Task brief → In the items below, between the lines holding "order: Brassicales" and "common name: Narrow-headed marsh fly", inclusive, replace "common name" with "vernacular name" and reproduce those lines with nothing else altered.

Data entries →
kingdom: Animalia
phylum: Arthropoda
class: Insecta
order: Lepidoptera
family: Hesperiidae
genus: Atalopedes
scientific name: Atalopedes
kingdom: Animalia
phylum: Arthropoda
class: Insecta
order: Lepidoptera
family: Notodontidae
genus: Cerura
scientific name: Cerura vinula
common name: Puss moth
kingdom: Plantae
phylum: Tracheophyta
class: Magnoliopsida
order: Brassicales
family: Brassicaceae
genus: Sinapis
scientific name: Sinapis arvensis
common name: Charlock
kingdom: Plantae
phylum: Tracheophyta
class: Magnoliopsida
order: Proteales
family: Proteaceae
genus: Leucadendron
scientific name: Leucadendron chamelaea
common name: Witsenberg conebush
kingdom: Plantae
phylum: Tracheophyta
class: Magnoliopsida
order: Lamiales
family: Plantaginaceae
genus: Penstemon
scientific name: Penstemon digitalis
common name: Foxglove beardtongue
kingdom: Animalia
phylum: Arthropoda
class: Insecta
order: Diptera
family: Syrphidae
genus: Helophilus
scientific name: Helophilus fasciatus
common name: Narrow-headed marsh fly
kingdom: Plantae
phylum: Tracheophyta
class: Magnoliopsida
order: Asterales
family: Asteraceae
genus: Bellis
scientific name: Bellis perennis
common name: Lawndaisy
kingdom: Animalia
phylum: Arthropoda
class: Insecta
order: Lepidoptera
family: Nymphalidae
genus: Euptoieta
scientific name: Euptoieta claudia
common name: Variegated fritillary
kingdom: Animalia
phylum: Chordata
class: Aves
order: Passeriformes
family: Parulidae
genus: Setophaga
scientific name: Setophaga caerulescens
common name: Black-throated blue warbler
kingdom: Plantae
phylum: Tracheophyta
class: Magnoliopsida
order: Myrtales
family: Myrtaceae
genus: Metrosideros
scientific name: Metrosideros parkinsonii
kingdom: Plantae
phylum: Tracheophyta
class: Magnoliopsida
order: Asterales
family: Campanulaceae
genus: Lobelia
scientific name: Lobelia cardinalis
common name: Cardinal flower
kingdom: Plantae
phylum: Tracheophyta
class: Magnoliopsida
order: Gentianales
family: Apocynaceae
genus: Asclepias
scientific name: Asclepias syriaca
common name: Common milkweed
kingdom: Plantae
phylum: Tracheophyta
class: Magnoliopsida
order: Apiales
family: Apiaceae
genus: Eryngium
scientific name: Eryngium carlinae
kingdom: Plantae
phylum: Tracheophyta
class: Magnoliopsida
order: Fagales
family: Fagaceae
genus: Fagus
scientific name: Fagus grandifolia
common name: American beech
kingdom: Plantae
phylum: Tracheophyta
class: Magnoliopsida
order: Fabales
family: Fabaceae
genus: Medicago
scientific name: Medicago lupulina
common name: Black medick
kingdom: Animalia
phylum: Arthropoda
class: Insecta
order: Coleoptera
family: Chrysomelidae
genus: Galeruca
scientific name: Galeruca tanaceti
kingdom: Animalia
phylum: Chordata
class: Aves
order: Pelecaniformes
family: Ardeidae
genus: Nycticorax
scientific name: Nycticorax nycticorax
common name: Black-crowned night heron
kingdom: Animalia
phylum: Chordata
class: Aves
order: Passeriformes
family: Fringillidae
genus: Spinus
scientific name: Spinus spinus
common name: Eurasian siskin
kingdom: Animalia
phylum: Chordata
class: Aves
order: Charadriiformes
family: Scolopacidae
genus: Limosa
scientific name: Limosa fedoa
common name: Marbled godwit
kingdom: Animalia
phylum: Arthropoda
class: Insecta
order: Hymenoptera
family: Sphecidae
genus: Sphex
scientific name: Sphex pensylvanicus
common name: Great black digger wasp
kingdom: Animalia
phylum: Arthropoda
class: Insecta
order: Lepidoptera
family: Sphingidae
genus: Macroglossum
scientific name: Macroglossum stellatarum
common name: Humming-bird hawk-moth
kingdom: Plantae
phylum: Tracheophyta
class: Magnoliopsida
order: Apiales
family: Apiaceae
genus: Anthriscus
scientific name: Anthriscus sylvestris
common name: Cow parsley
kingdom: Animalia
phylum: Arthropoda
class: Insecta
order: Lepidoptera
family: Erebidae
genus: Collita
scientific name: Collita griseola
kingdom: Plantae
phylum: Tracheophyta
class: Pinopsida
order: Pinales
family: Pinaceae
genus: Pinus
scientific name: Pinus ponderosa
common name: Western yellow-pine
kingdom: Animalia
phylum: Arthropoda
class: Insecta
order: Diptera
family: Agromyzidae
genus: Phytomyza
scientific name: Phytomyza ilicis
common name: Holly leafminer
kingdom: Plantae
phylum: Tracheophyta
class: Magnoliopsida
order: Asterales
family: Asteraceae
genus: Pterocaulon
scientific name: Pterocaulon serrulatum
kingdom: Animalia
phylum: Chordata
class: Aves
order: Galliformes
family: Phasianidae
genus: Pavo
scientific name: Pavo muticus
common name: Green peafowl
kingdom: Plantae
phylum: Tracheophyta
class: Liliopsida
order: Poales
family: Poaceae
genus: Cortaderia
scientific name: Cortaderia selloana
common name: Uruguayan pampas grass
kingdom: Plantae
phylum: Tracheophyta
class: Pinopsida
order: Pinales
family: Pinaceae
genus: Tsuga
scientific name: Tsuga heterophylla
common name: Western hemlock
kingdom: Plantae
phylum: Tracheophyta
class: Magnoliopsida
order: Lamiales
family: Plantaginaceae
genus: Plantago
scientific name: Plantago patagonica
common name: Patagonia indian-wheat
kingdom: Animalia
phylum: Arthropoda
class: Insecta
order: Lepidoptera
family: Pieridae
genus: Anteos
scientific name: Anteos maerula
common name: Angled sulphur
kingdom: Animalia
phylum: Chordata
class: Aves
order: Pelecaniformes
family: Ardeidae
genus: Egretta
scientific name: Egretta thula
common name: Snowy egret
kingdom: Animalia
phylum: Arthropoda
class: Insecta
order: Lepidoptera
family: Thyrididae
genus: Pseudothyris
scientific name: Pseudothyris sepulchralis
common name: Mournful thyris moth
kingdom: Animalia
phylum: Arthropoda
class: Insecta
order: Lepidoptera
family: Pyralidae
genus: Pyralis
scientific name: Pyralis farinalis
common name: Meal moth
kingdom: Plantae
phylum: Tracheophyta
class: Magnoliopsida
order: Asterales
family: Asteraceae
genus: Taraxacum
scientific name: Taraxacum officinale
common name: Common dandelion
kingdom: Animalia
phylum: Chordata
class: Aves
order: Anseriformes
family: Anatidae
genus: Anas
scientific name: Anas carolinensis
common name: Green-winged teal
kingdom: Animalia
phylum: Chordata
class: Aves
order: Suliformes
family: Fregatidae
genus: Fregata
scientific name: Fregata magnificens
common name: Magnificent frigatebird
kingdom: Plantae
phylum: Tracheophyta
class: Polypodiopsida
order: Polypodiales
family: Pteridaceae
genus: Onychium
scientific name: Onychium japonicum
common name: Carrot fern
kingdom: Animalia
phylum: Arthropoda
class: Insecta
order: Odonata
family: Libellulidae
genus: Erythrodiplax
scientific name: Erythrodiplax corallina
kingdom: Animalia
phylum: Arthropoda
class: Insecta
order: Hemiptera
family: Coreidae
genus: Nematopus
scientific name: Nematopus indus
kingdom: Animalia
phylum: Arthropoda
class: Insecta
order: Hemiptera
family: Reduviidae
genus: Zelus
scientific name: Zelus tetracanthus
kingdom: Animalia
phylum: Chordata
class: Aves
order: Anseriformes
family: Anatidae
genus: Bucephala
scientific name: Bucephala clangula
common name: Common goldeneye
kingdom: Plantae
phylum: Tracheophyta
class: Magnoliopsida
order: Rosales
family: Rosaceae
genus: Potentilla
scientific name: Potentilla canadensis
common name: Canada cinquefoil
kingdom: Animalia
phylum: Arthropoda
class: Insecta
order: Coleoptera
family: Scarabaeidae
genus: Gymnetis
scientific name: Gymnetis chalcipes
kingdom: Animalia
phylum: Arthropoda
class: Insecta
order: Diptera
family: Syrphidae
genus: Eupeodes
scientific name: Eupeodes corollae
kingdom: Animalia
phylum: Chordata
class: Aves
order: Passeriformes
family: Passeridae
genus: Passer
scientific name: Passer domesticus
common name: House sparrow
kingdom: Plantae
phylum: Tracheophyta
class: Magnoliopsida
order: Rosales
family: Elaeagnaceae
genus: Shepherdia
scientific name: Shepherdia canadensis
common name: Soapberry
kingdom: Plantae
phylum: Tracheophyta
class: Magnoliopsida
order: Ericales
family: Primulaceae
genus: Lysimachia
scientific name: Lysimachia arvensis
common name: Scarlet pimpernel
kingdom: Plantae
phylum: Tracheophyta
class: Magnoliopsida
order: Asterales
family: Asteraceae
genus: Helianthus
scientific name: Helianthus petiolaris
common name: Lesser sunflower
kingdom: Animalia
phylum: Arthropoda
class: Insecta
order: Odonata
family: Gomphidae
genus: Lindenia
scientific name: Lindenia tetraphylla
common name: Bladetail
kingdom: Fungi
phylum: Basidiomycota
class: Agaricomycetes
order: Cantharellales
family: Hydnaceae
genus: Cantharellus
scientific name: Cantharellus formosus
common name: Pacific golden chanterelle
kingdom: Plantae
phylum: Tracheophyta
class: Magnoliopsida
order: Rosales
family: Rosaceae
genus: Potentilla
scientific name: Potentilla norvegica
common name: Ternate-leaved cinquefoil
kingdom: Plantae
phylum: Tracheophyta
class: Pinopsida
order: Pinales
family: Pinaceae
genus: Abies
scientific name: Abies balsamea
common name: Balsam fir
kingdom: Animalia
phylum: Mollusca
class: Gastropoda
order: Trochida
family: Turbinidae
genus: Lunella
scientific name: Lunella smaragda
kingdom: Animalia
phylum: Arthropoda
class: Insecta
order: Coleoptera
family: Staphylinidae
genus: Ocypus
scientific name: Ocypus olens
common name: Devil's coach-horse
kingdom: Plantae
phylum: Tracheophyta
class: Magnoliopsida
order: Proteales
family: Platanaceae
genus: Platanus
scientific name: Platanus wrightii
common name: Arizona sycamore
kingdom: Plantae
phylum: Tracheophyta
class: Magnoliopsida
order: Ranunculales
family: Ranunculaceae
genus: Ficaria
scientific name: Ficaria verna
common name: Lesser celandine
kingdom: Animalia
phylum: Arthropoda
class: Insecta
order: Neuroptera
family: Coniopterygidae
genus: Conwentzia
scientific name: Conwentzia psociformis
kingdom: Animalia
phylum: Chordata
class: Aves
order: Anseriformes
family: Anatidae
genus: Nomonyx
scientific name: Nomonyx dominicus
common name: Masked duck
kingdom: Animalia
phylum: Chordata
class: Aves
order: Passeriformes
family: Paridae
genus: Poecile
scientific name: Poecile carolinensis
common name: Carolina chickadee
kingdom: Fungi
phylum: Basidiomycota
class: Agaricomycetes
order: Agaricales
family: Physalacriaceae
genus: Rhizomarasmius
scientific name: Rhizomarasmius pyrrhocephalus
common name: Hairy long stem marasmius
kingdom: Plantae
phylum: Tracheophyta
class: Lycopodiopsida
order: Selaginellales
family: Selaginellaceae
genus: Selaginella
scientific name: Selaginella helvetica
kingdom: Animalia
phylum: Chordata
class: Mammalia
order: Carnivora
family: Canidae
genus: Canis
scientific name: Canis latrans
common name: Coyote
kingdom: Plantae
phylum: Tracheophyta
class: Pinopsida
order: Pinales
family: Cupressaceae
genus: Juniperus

Answer to this exercise →
order: Brassicales
family: Brassicaceae
genus: Sinapis
scientific name: Sinapis arvensis
vernacular name: Charlock
kingdom: Plantae
phylum: Tracheophyta
class: Magnoliopsida
order: Proteales
family: Proteaceae
genus: Leucadendron
scientific name: Leucadendron chamelaea
vernacular name: Witsenberg conebush
kingdom: Plantae
phylum: Tracheophyta
class: Magnoliopsida
order: Lamiales
family: Plantaginaceae
genus: Penstemon
scientific name: Penstemon digitalis
vernacular name: Foxglove beardtongue
kingdom: Animalia
phylum: Arthropoda
class: Insecta
order: Diptera
family: Syrphidae
genus: Helophilus
scientific name: Helophilus fasciatus
vernacular name: Narrow-headed marsh fly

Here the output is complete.